Selon l’énergie de la famille, le bon vieux golden retriever peut être un bon choix, affirme Linda St-Hilaire. « Les gens n’y pensent pas, mais un chien qui est très bon avec les enfants, c’est le boxer », poursuit-elle. Elle ajoute qu'en règle générale, les animaux de la catégorie des chiens de travail (comme les bergers) sont de bons choix. « Ils recherchent la présence de l’humain, par opposition aux terriers qui sont plus indépendants. » Elle met en garde contre la tentation de choisir de très petits chiens lorsqu’on a de jeunes enfants parfois peu délicats.  Pour sa part, Anita Kapuscinska, de la SPCA, recommande d’emmener toute la famille au refuge lorsque vient le temps d’adopter un chien. « C’est une décision qui affecte toute la maisonnée. »

Un petit appartement

Les chiens de compagnie, ou ceux de la catégorie des chiens jouets, sont de bons choix pour un petit appartement, affirme Linda St-Hilaire, du Club canin canadien. « Les gens vendent leur propriété, s’en vont en condo et font des voyages. Ils se dirigent vers de plus petites races, comme les chihuahuas ou les poméraniens, qu’on ne voyait presque pas il y a quelques années. Ils sont plus faciles à emmener en voyage et ils demandent un peu moins d’exercice qu’un labrador. » Anita Kapuscinska, de la SPCA, recommande d’aller parler aux voisins avant d’adopter un nouveau compagnon à quatre pattes. « Nous allons nous assurer qu’un chien très jappeur ne sera pas placé dans cette famille-là, déclare-t-elle. Nous ne voulons pas créer de problèmes dans le voisinage. »

Un grand sportif

Les border collies et les épagneuls français sont très populaires auprès des grands sportifs, affirme Linda St-Hilaire, administratrice du Club canin canadien. « Beaucoup de gens font du canicross, ils courent avec leur chien, note-t-elle. Ce sont des races de chiens bien adaptées pour cela. » Les sportifs peuvent également regarder du côté du golden retriever ou du bouvier bernois. « Il y a aussi le terrier Jack Russell, que les gens actifs aiment beaucoup. C’est dans un plus petit paquet, mais il a beaucoup d’énergie. » À la SPCA, on considère évidemment les besoins de l’animal en fait d’exercice avant de le confier à quelqu’un. Et vice-versa. « Si la famille est très active, on ne lui suggérera pas d’adopter un chien-patate », lance Anita Kapuscinska en riant.

Et le pitbull ?

Lorsque l’on consulte la liste des races reconnues sur le site du Club canin canadien, on ne retrouve pas le pitbull.

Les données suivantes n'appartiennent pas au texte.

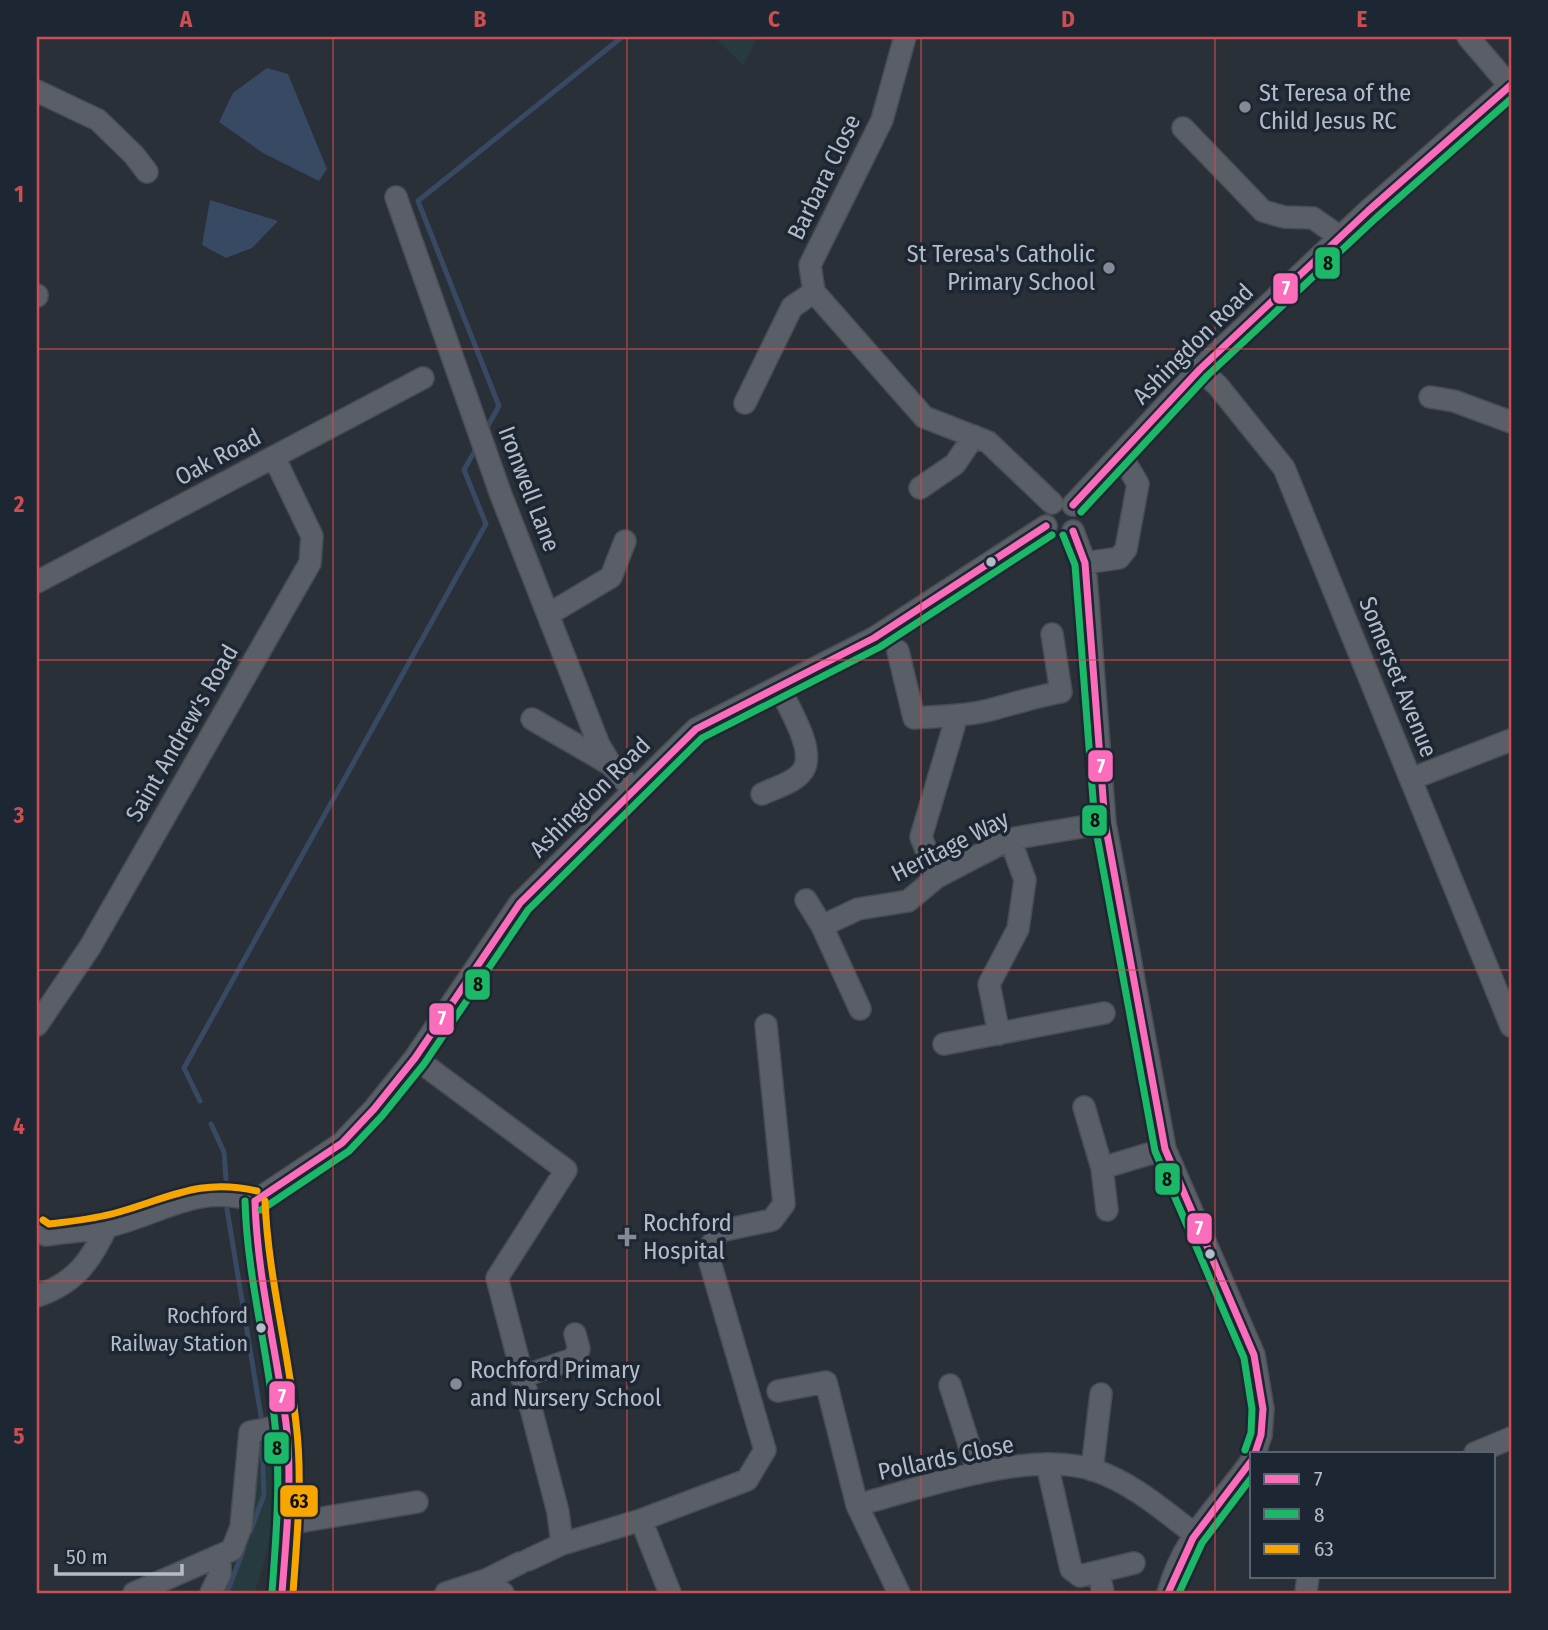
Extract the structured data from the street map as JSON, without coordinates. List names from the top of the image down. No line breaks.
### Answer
{"streets":{"street":["Barbara Close","Ashingdon Road","Oak Road","Ironwell Lane","Somerset Avenue","Saint Andrew's Road","Heritage Way","Pollards Close"]},"crossings":[["Ashingdon Road","Ironwell Lane"],["Ashingdon Road","Somerset Avenue"],["Oak Road","Saint Andrew's Road"]],"places":{"other":["St Teresa of the Child Jesus RC","St Teresa's Catholic Primary School","Rochford Railway Station","Rochford Primary and Nursery School"],"health":["Rochford Hospital"]},"lines":["transit line 7","transit line 8","transit line 63"],"legend":["7","8","63"],"scale_bar":"50 m","grid":{"columns":["A","B","C","D","E"],"rows":["1","2","3","4","5"]}}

« Ce n’est pas une race comme telle, c’est un croisement de diverses races que les gens appellent pitbull », affirme Linda St-Hilaire, représentante du Québec au Club canin canadien.

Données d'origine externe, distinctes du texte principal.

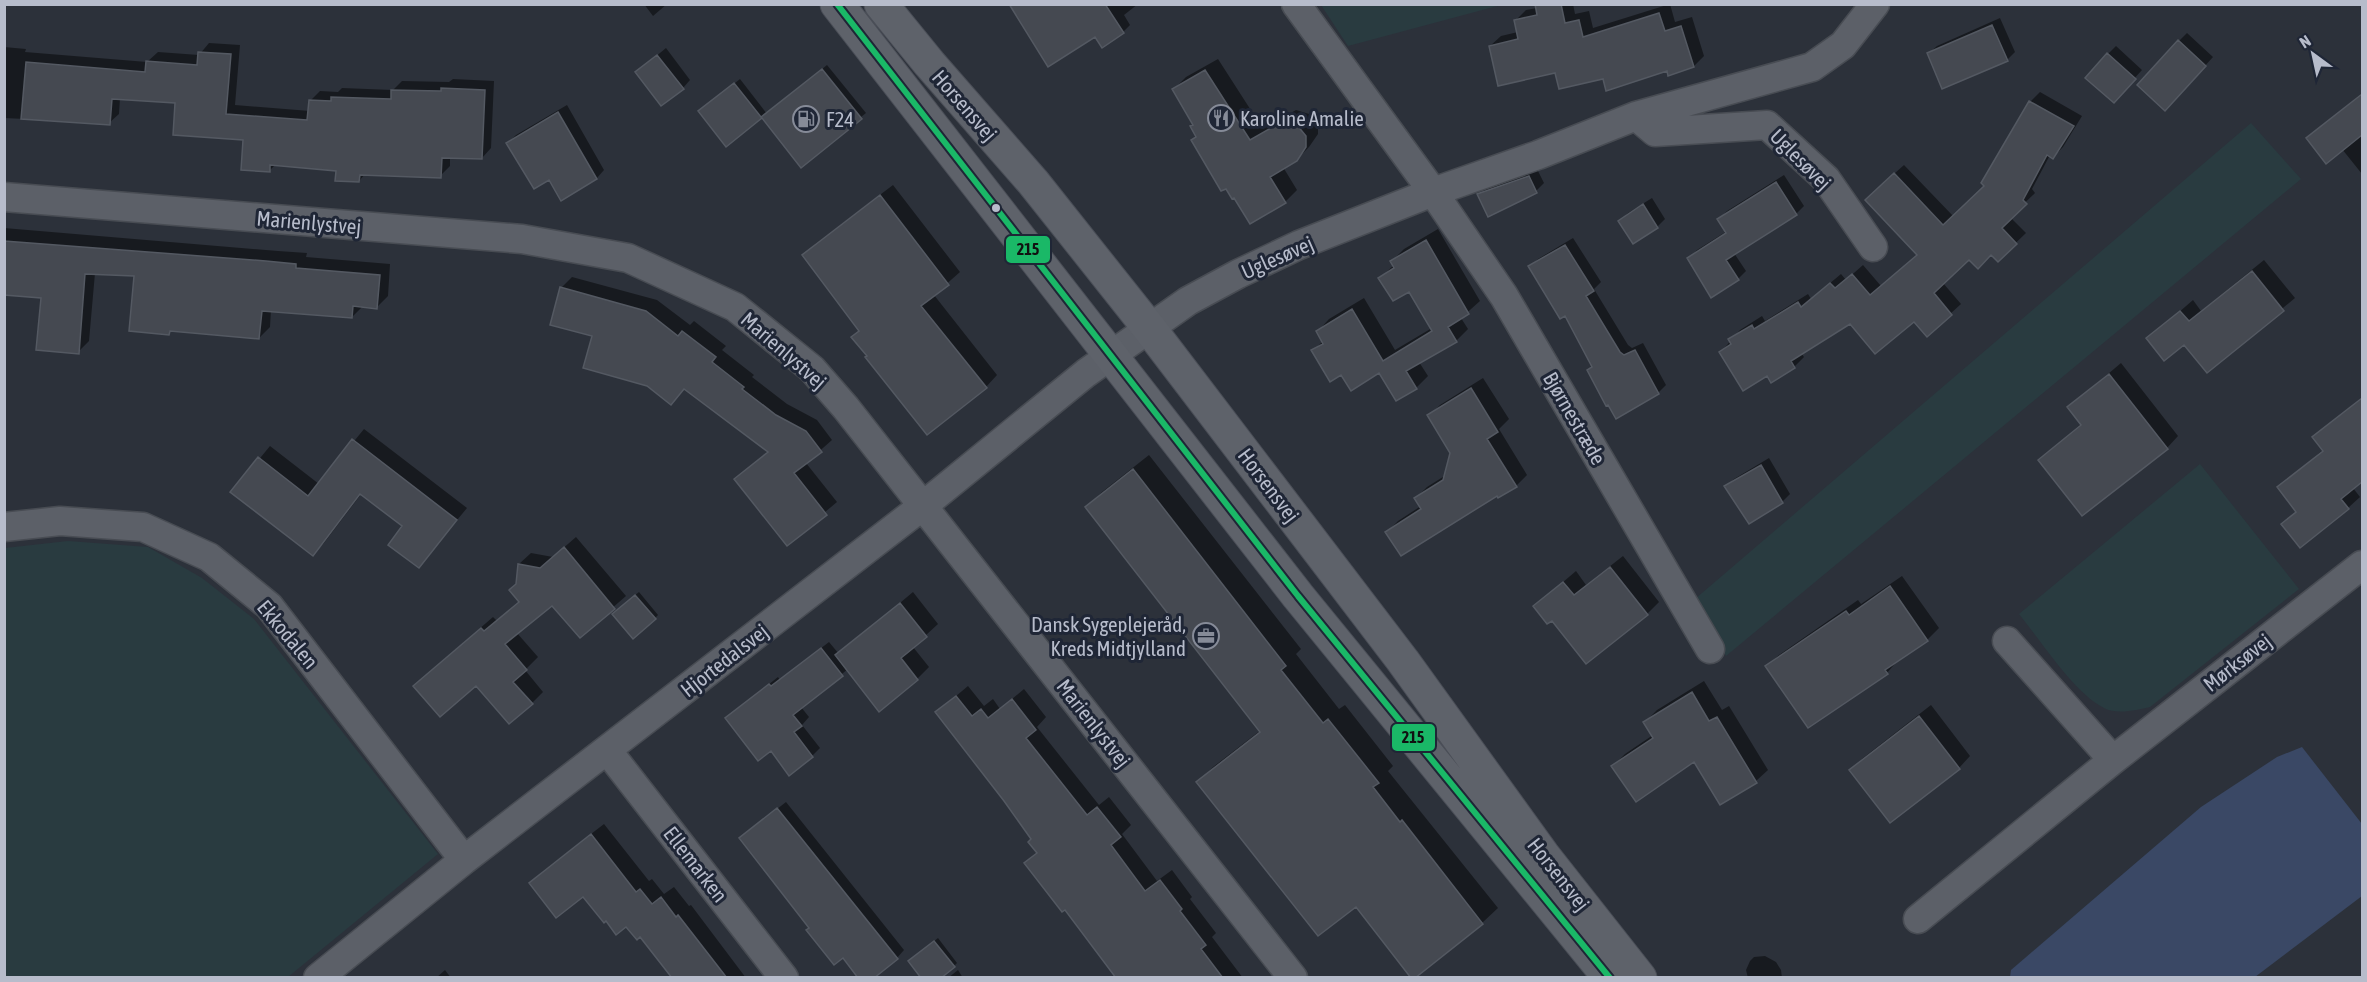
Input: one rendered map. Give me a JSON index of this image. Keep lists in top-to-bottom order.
{
  "streets": {
    "main road": ["Horsensvej"],
    "street": [
      "Uglesøvej",
      "Marienlystvej",
      "Bjørnestræde",
      "Ekkodalen",
      "Hjortedalsvej",
      "Mørksøvej",
      "Ellemarken"
    ]
  },
  "crossings": [
    ["Horsensvej", "Uglesøvej"],
    ["Horsensvej", "Hjortedalsvej"],
    ["Uglesøvej", "Bjørnestræde"],
    ["Uglesøvej", "Hjortedalsvej"],
    ["Marienlystvej", "Hjortedalsvej"],
    ["Ekkodalen", "Hjortedalsvej"],
    ["Hjortedalsvej", "Ellemarken"]
  ],
  "places": {
    "restaurant": ["Karoline Amalie"],
    "fuel station": ["F24"],
    "office": ["Dansk Sygeplejeråd, Kreds Midtjylland"]
  },
  "lines": ["transit line 215"],
  "north": "top left"
}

Elle déplore la mauvaise réputation de ce type de chiens.

« Ce sont souvent de très bons chiens de famille, ils sont souvent très bons avec les enfants. » 

— Linda St-Hilaire, Club canin canadien

« Mais parce que certains ont été mal entraînés et mal utilisés, c’est ce qu’on retient. »

Elle reconnaît que certaines personnes aiment bien s’afficher avec ces chiens musclés « à l’air macho », comme certaines personnes choisissent de conduire une Mustang plutôt qu’une Golf. « Ça ne veut pas dire que ces personnes utilisent mal les capacités de ce chien. Je pense que 99 % des gens qui ont des chiens de ce type sont des gens responsables. C’est malheureusement le 1 % qu’on retrouve dans les journaux. »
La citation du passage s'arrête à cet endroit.